In Übereinstimmung mit dazu ergangener Judikatur hat das Rekursgericht die Identität des Geldanspruchs (hier auf Ersatz von Deckungskapital) mit der dem Kläger bereits rechtskräftig zuerkannten Verpflichtung des Beklagten, „den Parkettboden zu sanieren", verneint.
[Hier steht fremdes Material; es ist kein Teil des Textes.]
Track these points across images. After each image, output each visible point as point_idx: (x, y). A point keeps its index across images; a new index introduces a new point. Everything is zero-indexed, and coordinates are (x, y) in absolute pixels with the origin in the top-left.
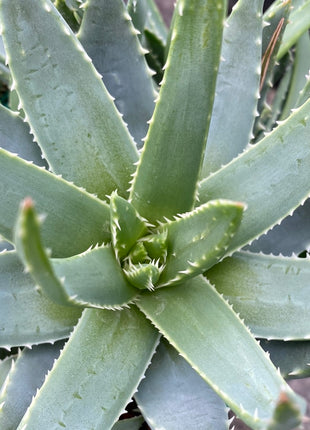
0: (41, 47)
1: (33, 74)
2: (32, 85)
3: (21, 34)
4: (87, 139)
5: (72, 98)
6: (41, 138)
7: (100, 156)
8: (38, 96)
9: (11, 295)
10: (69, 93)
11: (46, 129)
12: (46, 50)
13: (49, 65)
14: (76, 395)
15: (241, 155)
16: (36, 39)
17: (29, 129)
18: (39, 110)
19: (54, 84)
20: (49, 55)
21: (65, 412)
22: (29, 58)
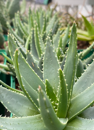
0: (50, 59)
1: (47, 64)
3: (47, 55)
4: (53, 80)
5: (53, 71)
6: (44, 77)
7: (55, 84)
8: (47, 68)
9: (22, 105)
10: (53, 69)
11: (46, 75)
13: (51, 63)
14: (19, 124)
15: (86, 90)
16: (50, 57)
17: (43, 74)
18: (46, 71)
19: (51, 67)
20: (51, 61)
21: (13, 124)
22: (47, 60)
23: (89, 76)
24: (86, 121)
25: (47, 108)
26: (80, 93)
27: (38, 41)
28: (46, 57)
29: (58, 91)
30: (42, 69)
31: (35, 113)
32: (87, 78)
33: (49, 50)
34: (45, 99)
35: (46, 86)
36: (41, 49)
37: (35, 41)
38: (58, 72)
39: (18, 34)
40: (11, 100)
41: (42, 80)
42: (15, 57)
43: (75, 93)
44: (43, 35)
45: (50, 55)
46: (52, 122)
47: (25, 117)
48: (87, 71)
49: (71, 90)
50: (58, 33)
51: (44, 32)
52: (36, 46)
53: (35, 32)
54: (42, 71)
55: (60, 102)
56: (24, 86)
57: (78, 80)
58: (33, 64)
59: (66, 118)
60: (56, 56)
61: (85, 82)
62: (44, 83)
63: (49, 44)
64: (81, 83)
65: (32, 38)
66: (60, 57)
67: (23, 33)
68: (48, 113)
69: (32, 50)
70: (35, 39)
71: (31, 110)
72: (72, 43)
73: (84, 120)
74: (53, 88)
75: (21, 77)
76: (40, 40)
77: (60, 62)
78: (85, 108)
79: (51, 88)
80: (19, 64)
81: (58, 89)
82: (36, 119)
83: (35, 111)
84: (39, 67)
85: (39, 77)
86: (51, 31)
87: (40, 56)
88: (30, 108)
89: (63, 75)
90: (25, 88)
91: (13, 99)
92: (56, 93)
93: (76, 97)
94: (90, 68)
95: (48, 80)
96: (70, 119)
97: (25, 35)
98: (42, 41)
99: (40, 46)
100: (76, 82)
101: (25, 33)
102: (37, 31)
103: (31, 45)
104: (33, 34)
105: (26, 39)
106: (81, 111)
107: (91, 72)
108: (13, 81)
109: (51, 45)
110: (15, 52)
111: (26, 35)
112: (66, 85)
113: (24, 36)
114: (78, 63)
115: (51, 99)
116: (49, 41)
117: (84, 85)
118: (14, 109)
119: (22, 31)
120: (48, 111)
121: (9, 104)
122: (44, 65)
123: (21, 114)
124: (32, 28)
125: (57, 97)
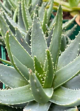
0: (37, 35)
1: (34, 39)
2: (34, 41)
3: (34, 31)
4: (40, 54)
5: (40, 46)
6: (32, 51)
7: (42, 58)
8: (34, 44)
9: (13, 77)
10: (40, 45)
11: (34, 50)
12: (38, 36)
13: (38, 39)
14: (12, 95)
15: (69, 64)
16: (37, 33)
17: (31, 49)
18: (34, 46)
19: (38, 42)
20: (38, 37)
21: (7, 95)
22: (35, 36)
23: (71, 51)
24: (68, 91)
25: (37, 88)
26: (63, 66)
27: (25, 14)
28: (33, 33)
29: (44, 65)
30: (30, 45)
31: (25, 84)
32: (70, 53)
33: (36, 27)
34: (35, 81)
35: (34, 62)
36: (28, 22)
37: (23, 14)
38: (46, 52)
39: (6, 6)
40: (3, 73)
41: (30, 56)
42: (6, 38)
43: (59, 66)
44: (29, 7)
45: (37, 31)
46: (41, 98)
47: (17, 88)
48: (70, 47)
49: (56, 65)
50: (42, 5)
51: (30, 5)
52: (23, 19)
53: (22, 6)
54: (30, 46)
55: (47, 77)
56: (15, 63)
57: (61, 54)
58: (21, 39)
59: (51, 87)
60: (43, 33)
61: (68, 56)
62: (32, 58)
63: (36, 21)
64: (65, 57)
65: (19, 10)
66: (46, 32)
67: (11, 5)
68: (38, 92)
69: (19, 22)
70: (22, 12)
71: (21, 81)
72: (58, 23)
73: (66, 90)
74: (41, 63)
75: (13, 56)
76: (26, 13)
77: (46, 38)
78: (68, 80)
79: (39, 63)
80: (10, 45)
81: (45, 63)
82: (26, 89)
83: (25, 82)
84: (27, 43)
85: (28, 52)
86: (37, 6)
87: (28, 29)
88: (21, 79)
89: (50, 55)
90: (16, 65)
91: (5, 72)
92: (43, 66)
93: (60, 69)
94: (73, 44)
95: (36, 56)
96: (54, 89)
97: (12, 7)
98: (29, 13)
99: (27, 19)
100: (60, 56)
101: (12, 5)
102: (23, 5)
103: (18, 18)
104: (20, 7)
105: (14, 11)
106: (64, 82)
107: (73, 48)
108: (4, 51)
109: (38, 22)
110: (6, 34)
111: (14, 7)
112: (52, 62)
113: (12, 9)
114: (62, 38)
115: (38, 74)
116: (36, 19)
117: (67, 59)
118: (6, 81)
119: (10, 3)
120: (38, 90)
121: (2, 77)
122: (32, 41)
123: (13, 85)
124: (19, 1)
125: (44, 70)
Identität eines Anspruchs iSd § 411 ZPO liegt nämlich nur dann vor, wenn das neu gestellte Begehren sowohl inhaltlich dieselbe Leistung, Feststellung oder Rechtsgestaltung fordert, wie sie bereits Gegenstand des rechtskräftigen Vorerkenntnisses war, und auch zur Begründung des neuen Begehrens vorgetragene rechtserzeugenden Tatsachen dieselben sind, auf die sich die rechtskräftige Entscheidung gründet (vgl RIS-Justiz RS0041229, zuletzt 10 Ob 11/08b; RIS-Justiz RS0039347, zuletzt 5 Ob 75/09g).

Unvorgreiflich der gesondert zu beurteilenden Frage der Berechtigung des Begehrens (vgl zur Präklusionswirkung der rechtskräftigen Vorentscheidung: 10 Ob 11/08b; RIS-Justiz RS0041157), hat das Rekursgericht in Übereinstimmung mit bestehender Rechtsprechung die Zurückweisung des diesbezüglichen Teils des Klagebegehrens aufgehoben.

Rechtsfragen von der Qualität des § 528 Abs 1 ZPO waren in diesem Zusammenhang daher ebenfalls nicht entscheidungswesentlich.

Die außerordentliche Revision und der außerordentliche Revisionsrekurs waren daher zurückzuweisen.